If the NFS server has root_squash option on (which is a sensible default) the uid 0 (root) on client side is mapped to 65534 (nobody) and AFAICT this is the reason of the chown error above.

Luckily, this behavior can be disabled using nocopy option when mounting the volume to container:

docker run -d --volume-driver nfs -v nfs_server:/exports/data:/data:nocopy the_image

Will mount the volume correctly even when the_image contains a /data directory.

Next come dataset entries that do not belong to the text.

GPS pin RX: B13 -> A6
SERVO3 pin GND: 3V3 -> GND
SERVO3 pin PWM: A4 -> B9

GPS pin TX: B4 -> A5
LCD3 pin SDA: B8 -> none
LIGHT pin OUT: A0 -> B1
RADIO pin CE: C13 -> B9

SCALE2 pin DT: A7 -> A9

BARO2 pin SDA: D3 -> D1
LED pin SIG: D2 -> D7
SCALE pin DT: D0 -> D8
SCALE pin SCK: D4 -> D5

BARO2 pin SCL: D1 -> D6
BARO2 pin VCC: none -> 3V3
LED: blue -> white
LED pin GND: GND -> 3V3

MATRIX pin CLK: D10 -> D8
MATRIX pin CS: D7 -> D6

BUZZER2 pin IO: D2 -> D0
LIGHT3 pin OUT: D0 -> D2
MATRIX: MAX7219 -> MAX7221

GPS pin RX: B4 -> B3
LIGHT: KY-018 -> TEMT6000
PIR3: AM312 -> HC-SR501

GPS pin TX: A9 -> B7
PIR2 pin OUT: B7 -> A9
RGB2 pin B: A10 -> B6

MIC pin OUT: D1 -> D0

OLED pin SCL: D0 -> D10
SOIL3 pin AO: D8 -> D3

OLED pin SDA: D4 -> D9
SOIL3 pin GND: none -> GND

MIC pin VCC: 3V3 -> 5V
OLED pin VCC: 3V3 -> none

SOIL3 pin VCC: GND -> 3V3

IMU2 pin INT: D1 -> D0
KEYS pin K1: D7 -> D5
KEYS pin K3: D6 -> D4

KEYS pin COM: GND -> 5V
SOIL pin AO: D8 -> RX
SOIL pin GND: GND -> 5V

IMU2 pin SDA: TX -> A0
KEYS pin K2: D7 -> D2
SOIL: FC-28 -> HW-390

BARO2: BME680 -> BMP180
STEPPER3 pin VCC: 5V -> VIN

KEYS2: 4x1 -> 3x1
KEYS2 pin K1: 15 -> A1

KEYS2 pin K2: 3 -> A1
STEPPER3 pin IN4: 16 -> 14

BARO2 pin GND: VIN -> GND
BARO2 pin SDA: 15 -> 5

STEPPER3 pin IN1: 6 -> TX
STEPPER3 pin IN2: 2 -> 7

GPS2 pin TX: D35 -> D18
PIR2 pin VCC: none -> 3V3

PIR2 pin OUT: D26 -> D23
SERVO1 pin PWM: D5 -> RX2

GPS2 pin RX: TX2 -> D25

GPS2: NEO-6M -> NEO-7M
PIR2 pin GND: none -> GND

If you need to extract data from your image, you must use a host directory volume first, mount the NFS share manually and copy the files over, tear down the container and finally recreate it using NFS share volume with nocopy mode on.

[jgato]

@rkrzewski thank so much for this great point!!! I have working in this issue during a week. My problem is trying to use Mongo with an NFS shared volume. Now, using nocopy option the container starts and mount the nfs, but the mounted directory cannot be touched. The process exists because it tries to write in the shared directory /data/db and it cannot.

I have entered into the container, even as root I cannot write in this directory. Any help about that?

[jonaskello]

Maybe my comment and solution in #85 will help you.